I'm very new to programming and I have been trying out an exercise. Basically I need to count the number of pairs of cards that I find in an unsorted String of 5 cards. The way I interpreted it was probably wrong, For example, one of the strings looks like this: 'sTh3c9hQ' with s being spades, T being ten, h being hearts ect... I'm not sure why my code isn't working.. Probably for a very logical reasons that I am blind to. Could someone offer me some suggestions? Thanks.

        int count = 0;
        for(int i = 0; i<hand.length()-2; i+=2){
            for(int j = 1; j<hand.length()-3; j+=2){
                if(hand.charAt(i) == hand.charAt(i+2) && hand.charAt(j) == 
                    hand.charAt(j+3)) {
                        count++;
                        }
                }
            }
        return count;

The desired output in the case of 'sTh3c9hQ' would be 0, as there are no pairs. The desired output in the case of 'sTh3c9sT' would be 1, as there is one pair. ect. If there were two pairs, count would be 2. If there were three, count would be 3, ect

Answer 1

I personally think you should split the string into a list instead of keeping track of where you are in the string itself, it makes the for loop a lot easier to understand. something like that would look like:

public int getPairs(final String hand) {
    int count = 0;
    List<String> cards = getParts(hand, 2);
    for (int i = 0; i < cards.size() - 1; i++) {
        for (int j = i + 1; j < cards.size(); j++) {
            if (cards.get(i).charAt(1) == cards.get(j).charAt(1)) {
                count++;
            }
        }
    }
    return count;
}

private static List<String> getParts(final String string,
                                     final int partitionSize) {
    List<String> parts = new ArrayList<>();
    int len = string.length();
    for (int i = 0; i < len; i += partitionSize) {
        parts.add(string.substring(i, Math.min(len, i + partitionSize)));
    }
    return parts;
}

Answer 2

There are a couple of issues with your code that might be causing it to not work as expected:

The outer loop (i) iterates from 0 to hand.length() - 2 with a step of 2, which means it will skip the last character in the hand string. To include the last character, you should change the condition to i < hand.length() - 1.

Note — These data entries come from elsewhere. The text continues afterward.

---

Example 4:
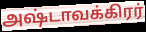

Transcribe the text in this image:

அஷ்டாவக்கிரர்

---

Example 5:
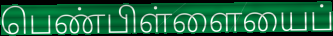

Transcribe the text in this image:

பெண்பிள்ளையைப்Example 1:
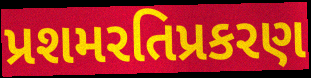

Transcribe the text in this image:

પ્રશમરતિપ્રકરણ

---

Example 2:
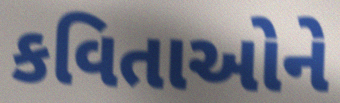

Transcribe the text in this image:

કવિતાઓને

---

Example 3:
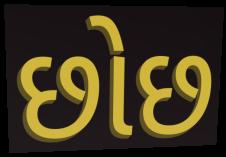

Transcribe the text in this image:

છોછ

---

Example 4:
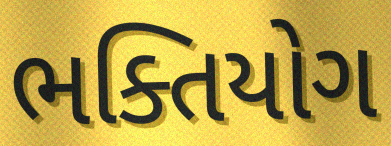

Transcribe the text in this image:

ભક્તિયોગ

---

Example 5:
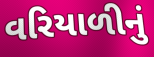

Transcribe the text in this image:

વરિયાળીનું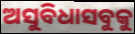
ଅସୁବିଧାସବୁକୁ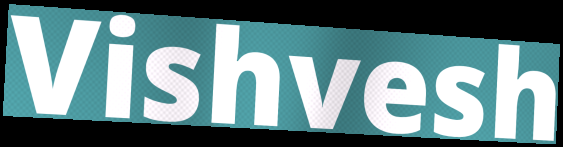
VishveshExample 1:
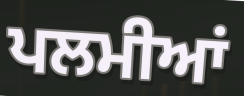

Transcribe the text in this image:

ਪਲਮੀਆਂ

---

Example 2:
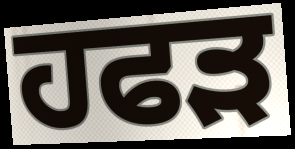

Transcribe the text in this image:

ਹਫੜ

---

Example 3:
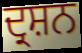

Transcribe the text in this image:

ਦ੍ਰਸ਼ਨ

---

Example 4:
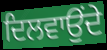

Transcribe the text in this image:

ਦਿਲਵਾਉਂਦੇ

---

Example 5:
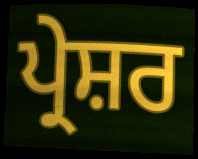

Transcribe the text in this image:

ਪ੍ਰੇਸ਼ਰ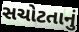
સચોટતાનું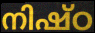
നിഷ്ഠ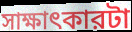
সাক্ষাৎকারটা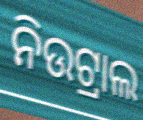
ନିଉଟ୍ରାଲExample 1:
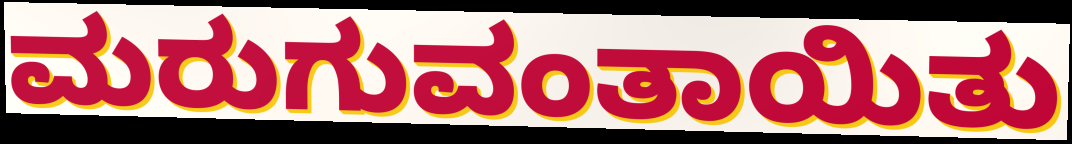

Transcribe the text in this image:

ಮರುಗುವಂತಾಯಿತು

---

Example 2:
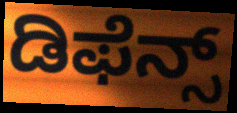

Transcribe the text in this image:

ಡಿಫೆನ್ಸ್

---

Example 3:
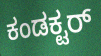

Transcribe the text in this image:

ಕಂಡಕ್ಟರ್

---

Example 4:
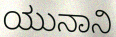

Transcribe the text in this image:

ಯುನಾನಿ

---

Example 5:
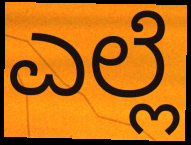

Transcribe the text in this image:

ಎಲ್ಲೆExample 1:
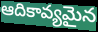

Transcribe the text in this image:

ఆదికావ్యమైన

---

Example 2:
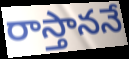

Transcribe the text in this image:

రాస్తాననే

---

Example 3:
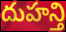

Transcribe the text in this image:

దుహన్తి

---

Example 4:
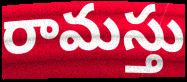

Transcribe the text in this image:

రామస్తు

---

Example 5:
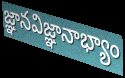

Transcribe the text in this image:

జ్ఞానవిజ్ఞానాభ్యాం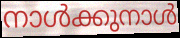
നാൾക്കുനാൾ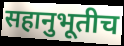
सहानुभूतीच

The inner loop (j) iterates from 1 to hand.length() - 3 with a step of 2, which skips the second-to-last character in the hand string. To include that character, you should change the condition to j <= hand.length() - 3.

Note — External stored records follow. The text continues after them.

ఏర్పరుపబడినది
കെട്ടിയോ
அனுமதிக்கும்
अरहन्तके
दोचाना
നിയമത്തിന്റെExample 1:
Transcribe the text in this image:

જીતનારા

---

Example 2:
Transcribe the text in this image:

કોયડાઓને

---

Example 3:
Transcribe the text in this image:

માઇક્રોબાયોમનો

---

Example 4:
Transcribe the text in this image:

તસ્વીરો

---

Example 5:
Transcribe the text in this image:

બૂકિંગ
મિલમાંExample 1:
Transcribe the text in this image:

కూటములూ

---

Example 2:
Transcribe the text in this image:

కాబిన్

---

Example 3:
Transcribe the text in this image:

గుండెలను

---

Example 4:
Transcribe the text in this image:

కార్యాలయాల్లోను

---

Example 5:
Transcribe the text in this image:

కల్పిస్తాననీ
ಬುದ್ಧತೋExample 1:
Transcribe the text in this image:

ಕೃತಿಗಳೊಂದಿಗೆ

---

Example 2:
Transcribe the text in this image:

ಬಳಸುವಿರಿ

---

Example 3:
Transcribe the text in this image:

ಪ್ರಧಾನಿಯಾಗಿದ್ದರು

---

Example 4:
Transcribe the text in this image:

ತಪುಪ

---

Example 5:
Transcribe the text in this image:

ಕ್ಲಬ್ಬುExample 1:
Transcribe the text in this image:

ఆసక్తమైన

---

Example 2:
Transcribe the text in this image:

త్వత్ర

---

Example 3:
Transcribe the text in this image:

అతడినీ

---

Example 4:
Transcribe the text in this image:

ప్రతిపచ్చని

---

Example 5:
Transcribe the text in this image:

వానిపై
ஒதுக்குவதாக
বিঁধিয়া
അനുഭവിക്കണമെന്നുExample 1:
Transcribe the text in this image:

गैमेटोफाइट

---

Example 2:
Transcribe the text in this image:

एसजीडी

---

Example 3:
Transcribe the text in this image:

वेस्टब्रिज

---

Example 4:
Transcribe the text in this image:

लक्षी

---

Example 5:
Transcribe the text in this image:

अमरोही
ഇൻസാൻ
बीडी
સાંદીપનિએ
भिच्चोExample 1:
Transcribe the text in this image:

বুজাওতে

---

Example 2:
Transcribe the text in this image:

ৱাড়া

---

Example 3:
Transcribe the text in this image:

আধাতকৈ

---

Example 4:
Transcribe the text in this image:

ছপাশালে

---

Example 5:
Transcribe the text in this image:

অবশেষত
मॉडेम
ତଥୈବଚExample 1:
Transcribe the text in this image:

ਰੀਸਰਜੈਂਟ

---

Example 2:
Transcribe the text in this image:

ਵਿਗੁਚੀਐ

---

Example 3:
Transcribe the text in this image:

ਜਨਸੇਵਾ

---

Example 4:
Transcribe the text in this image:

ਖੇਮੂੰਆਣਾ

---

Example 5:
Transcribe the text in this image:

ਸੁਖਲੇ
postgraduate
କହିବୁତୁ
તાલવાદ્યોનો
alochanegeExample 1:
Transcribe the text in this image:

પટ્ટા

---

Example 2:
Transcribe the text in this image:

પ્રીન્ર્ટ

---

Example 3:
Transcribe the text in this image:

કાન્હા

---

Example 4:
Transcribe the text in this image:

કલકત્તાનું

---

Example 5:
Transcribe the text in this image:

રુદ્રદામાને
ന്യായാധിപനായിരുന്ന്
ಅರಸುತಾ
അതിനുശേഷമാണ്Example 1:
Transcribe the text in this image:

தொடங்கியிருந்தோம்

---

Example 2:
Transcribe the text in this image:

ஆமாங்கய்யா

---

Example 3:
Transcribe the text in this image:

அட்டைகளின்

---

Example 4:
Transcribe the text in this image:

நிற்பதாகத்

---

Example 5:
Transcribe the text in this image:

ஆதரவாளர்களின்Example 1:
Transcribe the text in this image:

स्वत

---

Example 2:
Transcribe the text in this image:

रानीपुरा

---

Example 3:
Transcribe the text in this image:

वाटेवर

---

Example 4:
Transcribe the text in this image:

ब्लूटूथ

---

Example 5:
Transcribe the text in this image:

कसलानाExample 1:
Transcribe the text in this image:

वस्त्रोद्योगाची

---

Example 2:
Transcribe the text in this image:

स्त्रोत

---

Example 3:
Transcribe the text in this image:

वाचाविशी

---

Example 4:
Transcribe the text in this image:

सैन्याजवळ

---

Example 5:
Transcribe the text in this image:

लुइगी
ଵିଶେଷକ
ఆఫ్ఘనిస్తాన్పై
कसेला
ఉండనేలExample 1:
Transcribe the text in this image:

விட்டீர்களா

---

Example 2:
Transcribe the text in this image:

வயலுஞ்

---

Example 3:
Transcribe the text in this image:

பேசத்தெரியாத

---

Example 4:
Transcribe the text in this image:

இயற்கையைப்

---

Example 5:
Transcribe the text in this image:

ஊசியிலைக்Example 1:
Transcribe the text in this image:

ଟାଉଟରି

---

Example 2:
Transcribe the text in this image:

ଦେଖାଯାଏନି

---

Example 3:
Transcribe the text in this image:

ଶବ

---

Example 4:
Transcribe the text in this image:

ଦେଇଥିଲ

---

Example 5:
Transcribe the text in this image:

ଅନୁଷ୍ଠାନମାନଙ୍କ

Inside the if condition, you are comparing characters at indices i+2 and j+3, which would skip characters and lead to incorrect comparisons. Instead, you should compare characters at indices i+1 and j+1 to check for pairs.

Here's the modified code with the necessary changes:

int count = 0;
for (int i = 0; i < hand.length() - 1; i += 2) {
    for (int j = 1; j <= hand.length() - 3; j += 2) {
        if (hand.charAt(i) == hand.charAt(j) && hand.charAt(i + 1) == hand.charAt(j + 1)) {
            count++;
        }
    }
}

return count;

With these changes, your code should be able to count the number of pairs correctly in the given hand string.

Answer 3

Here’s a one line solution:

return hand.replaceAll("[a-z]|(.)(?!.*\\1)", "").length();

This replaces all suits (lowercase letters) and all rank char that don’t have another copy later in the string with a blank (ie deletes them), leaving just the ranks that are paired. Calling length() on the result gives you the count of pairs.

See live demo of the regex matching all non-pair chars.